A key accusation was that Gill did not disclose his intention to sell approximately 120,000 call options before their June 21 expiration date. Radev argued that this lack of transparency constituted securities fraud.
Legal Experts Give Their Opinion
Eric Rosen, a former federal prosecutor and founding partner at Dynamis law firm, shared his thoughts on the case. In a blog post on June 30, Rosen suggested that Gill could easily counter the main arguments of the lawsuit with a well-crafted motion to dismiss. He pointed out the challenges Radev would face in proving fraud and establishing himself as a “reasonable investor” in court.
Gill, who was at the center of the 2021 GameStop short squeeze, recently ended a two-year absence from social media. His return in May, marked by cryptic memes on X (formerly Twitter), coincided with renewed volatility in GameStop’s stock price.


GameStop share price rose when Gill posted a cryptic meme in May this year.

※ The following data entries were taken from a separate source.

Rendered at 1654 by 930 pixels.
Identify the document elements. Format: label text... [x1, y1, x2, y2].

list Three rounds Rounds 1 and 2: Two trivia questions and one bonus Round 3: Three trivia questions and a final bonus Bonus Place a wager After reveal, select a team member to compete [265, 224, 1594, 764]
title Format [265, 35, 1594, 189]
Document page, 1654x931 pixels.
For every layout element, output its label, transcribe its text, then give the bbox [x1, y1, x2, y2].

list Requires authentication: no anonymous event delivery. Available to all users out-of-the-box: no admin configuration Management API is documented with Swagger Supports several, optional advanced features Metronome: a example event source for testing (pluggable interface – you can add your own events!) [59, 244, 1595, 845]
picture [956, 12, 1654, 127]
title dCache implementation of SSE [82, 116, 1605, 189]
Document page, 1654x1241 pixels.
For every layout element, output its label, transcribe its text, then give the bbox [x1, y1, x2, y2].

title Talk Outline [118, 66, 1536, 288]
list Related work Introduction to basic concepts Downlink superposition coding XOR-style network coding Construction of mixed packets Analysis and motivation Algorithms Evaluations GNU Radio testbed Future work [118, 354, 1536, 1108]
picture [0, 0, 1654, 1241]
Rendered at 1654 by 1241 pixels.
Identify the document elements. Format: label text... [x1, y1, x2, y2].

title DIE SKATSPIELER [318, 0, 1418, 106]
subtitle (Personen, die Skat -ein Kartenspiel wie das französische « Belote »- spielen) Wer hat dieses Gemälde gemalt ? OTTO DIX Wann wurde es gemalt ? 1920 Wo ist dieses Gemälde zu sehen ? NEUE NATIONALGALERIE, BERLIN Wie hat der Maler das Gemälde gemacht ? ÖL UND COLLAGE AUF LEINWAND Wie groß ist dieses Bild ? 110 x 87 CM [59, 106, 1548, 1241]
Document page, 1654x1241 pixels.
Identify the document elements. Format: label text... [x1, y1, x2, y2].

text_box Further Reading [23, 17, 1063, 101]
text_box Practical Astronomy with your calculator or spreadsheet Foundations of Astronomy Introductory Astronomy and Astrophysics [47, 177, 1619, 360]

Source: Google Finance
Following his return, Gill disclosed substantial GameStop holdings on Reddit, including 120,000 call options set to expire on June 21. He exercised these options before they expired, using the profits to add four million shares to his portfolio.
Gill Expands to Chewy
In his latest market move, Gill has acquired a significant stake in Chewy, a major U.S. pet retailer. He purchased nine million shares, representing a 6.6% ownership stake in the company. His followers are now speculating about potential future market movements, with some observers drawing parallels to the GameStop situation.
However, Chewy’s share price is currently down nearly 7% from a day ago and is trading at $25.44.